Other threads on WUS talk about a lawsuit that Nomos brought against Muhle in the early 2000s. They say that a German court ruled that Muhle had used the Glasshutte name without justification, and was forced to pay so much that it was left insolvent.
So how is Muhle still selling watches today, and still using the Glasshutte name? Did they simply have enough cash reserves, or get enough bank loans, to keep going? Did they have to move more operations to Glasshutte to be allowed to keep using that name?

I ask partly because I'm interested in business history, and partly because I like their watches and want to make sure that they didn't survive by simply by switching to an outsourcing model.

Anyone know anything?


----------



## StufflerMike

Do a search and read all the relevant threads posted here on WUS in 2007 and 2008 and you are in the know.


----------



## Sajia32

OK, somehow I thought 5 pages of this thread would contain all the relevant followup:
https://www.watchuseek.com/f8/m%FChle-files-bankruptcy-72240-5.html

Didn't realize the answer would be here:
https://www.watchuseek.com/f8/m%FChle-leaving-chapter-11-a-129021.html#post833800

Glad to hear that MG came out of the process more authentic instead of lowing standards to cut costs.


----------



## StufflerMike

Sajia32 said:


> ...Glad to hear that MG came out of the process more authentic instead of lowing standards to cut costs.

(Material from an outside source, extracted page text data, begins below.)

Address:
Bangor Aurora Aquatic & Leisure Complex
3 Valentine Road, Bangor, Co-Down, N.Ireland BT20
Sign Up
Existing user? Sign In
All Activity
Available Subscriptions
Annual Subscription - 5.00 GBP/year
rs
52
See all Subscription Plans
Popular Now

Those who know Thilo Mühle know that this would not have been an option for Thilo. Nautische Instrumente Mühle Glashütte is an widely acknowledged family-run enterprise in the fifth generation, Thilo would not risk Mühle's excellent reputation.


----------



## nicholasnick

TIL. This is actually a fascinating part of the history and very clear how important this lineage is. Both for the craft of watchmaking and financially.


----------



## FBPB

Wow, I had not heard of this. Interesting story.

I knew there was a reason that I've never liked the design of Nomos watches...


----------